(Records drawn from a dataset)
== == ==

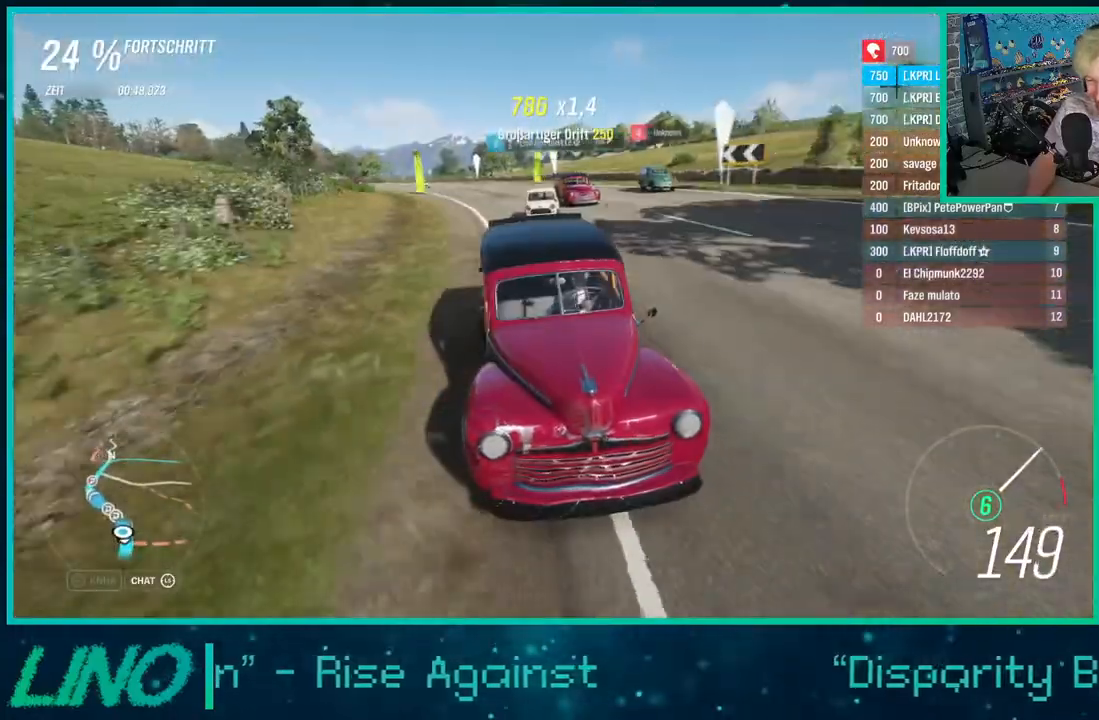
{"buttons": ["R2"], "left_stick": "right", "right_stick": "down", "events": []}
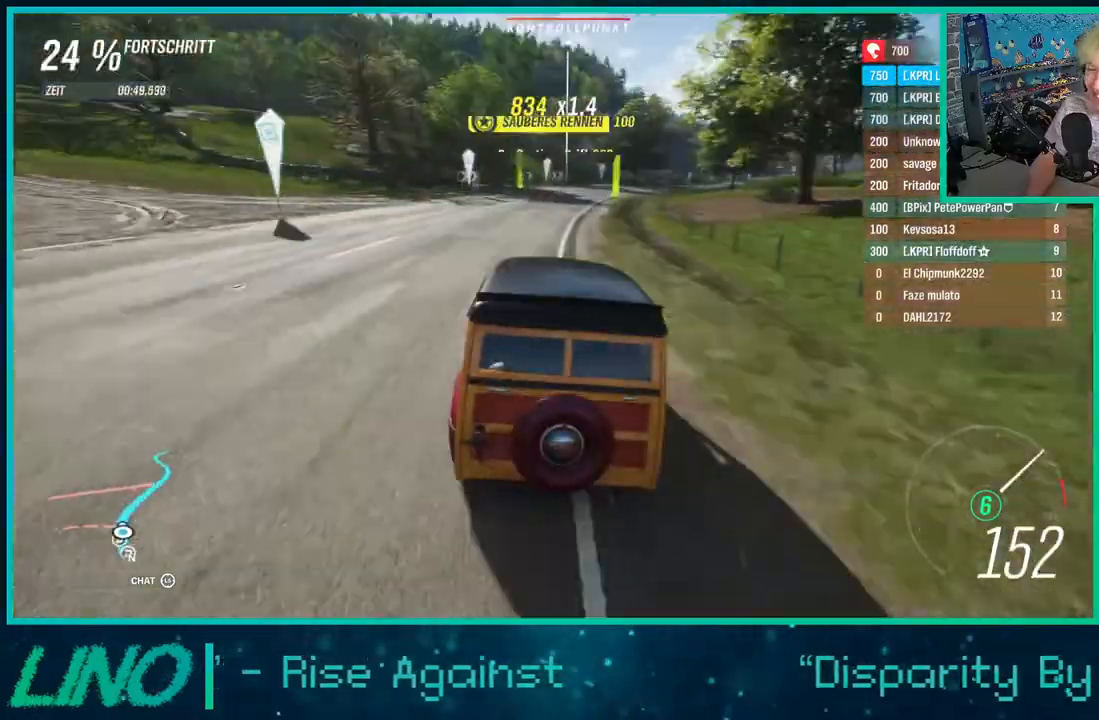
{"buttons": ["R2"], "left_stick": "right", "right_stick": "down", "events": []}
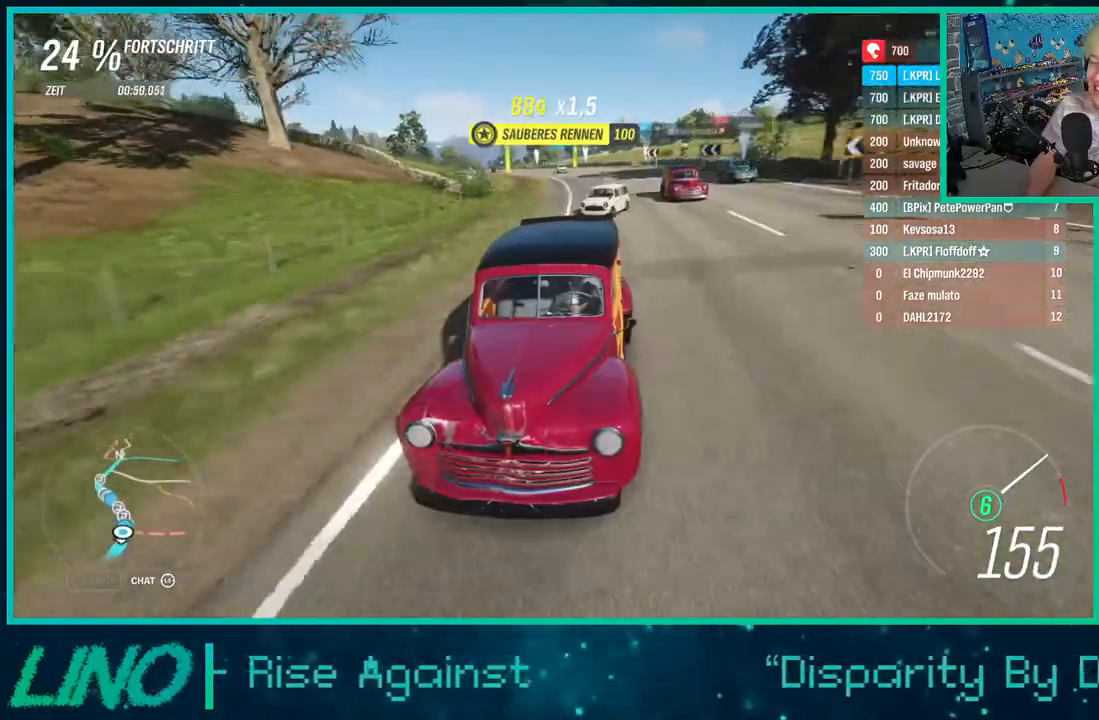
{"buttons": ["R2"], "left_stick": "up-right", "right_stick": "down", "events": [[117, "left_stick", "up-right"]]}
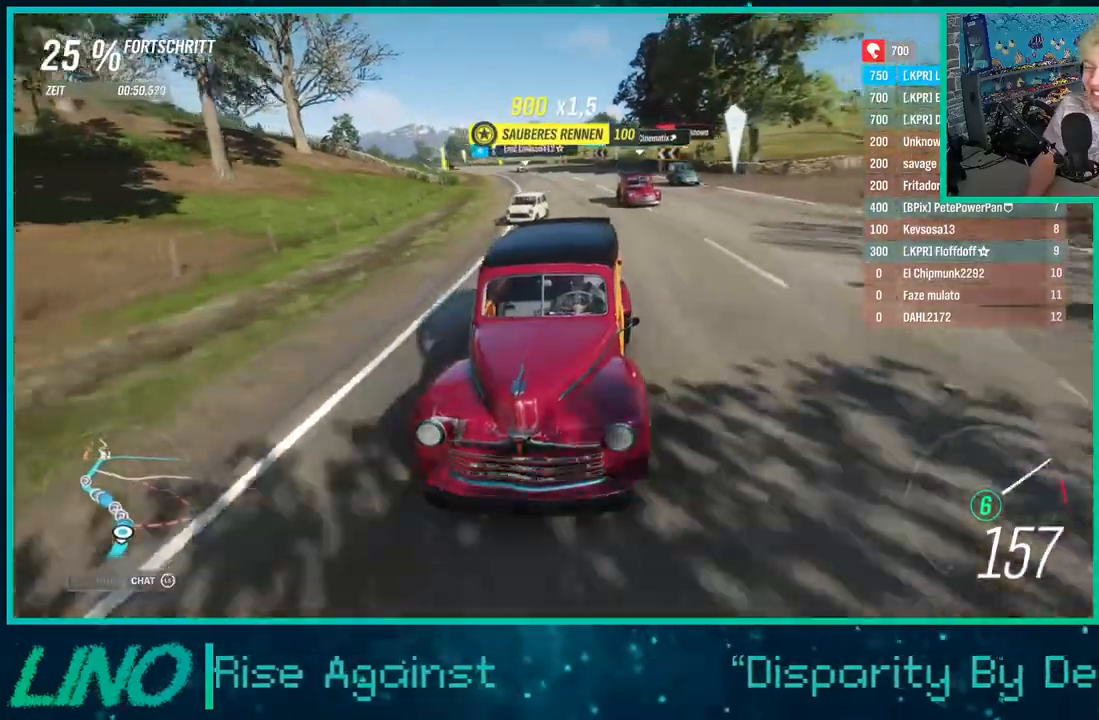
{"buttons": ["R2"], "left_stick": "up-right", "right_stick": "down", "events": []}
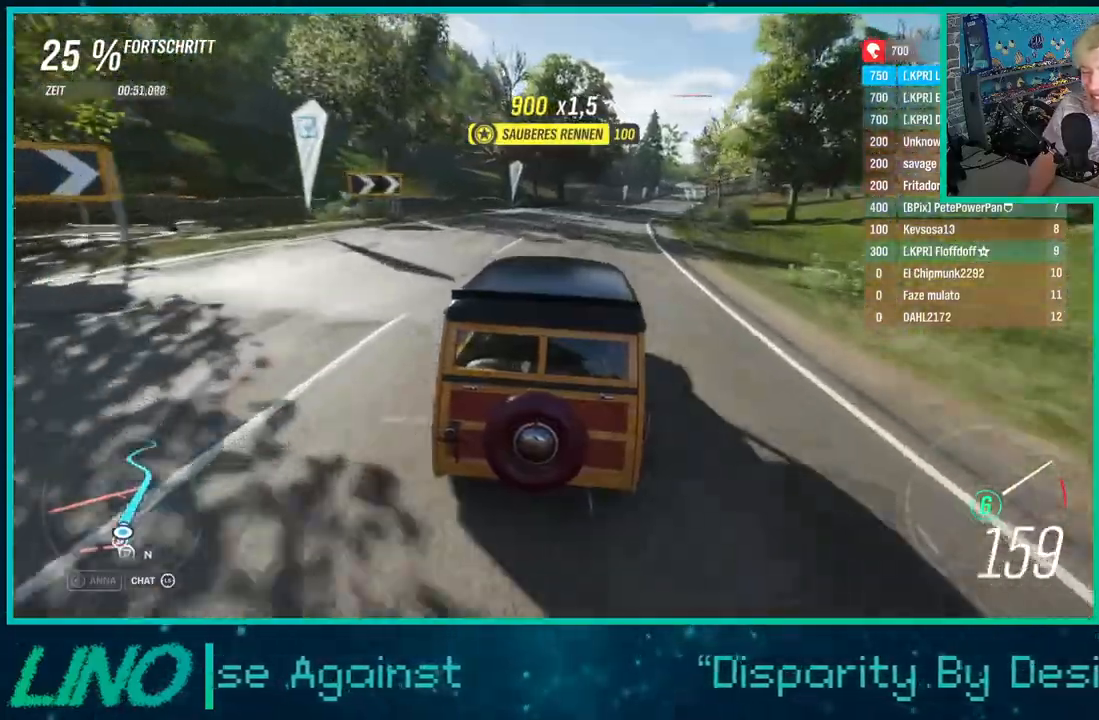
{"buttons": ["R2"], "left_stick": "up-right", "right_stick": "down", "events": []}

== == ==

Keep every word of the records exact as you write them out, but drop the pictures.

{"buttons": ["R2"], "left_stick": "right", "right_stick": "down", "events": []}
{"buttons": ["R2"], "left_stick": "right", "right_stick": "down", "events": []}
{"buttons": ["R2"], "left_stick": "up-right", "right_stick": "down", "events": [[117, "left_stick", "up-right"]]}
{"buttons": ["R2"], "left_stick": "up-right", "right_stick": "down", "events": []}
{"buttons": ["R2"], "left_stick": "up-right", "right_stick": "down", "events": []}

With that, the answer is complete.